PROBLEM TO WORK ON | Turn part of the listing below into a Markdown table with the columns n (row number) and Line, leaving out blank lines. Begin at the line that has "Receitas Ninja – Recheio de" and stop after the line that has "frango ao molho de abacate".

EXTRACTED ENTRIES |

------------

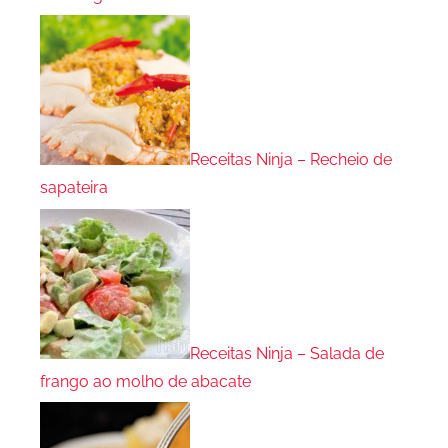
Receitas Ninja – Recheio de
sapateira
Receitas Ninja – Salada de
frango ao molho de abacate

------------

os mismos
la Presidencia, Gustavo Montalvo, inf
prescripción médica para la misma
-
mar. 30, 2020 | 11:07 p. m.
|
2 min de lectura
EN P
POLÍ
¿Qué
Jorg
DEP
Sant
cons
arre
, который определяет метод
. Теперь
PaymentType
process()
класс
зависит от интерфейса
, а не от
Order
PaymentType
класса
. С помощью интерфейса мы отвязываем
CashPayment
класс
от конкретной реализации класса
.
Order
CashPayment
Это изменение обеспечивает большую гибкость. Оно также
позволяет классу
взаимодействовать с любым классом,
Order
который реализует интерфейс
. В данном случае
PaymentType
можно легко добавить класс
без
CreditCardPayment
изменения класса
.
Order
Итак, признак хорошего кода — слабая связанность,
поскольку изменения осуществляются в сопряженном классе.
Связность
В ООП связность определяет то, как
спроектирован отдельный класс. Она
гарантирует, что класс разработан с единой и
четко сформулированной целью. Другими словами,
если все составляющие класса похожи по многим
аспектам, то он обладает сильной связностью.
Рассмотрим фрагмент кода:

------------

OUTPUT OF THE TASK |
| n | Line |
|---|---|
| 1 | Receitas Ninja – Recheio de |
| 2 | sapateira |
| 3 | Receitas Ninja – Salada de |
| 4 | frango ao molho de abacate |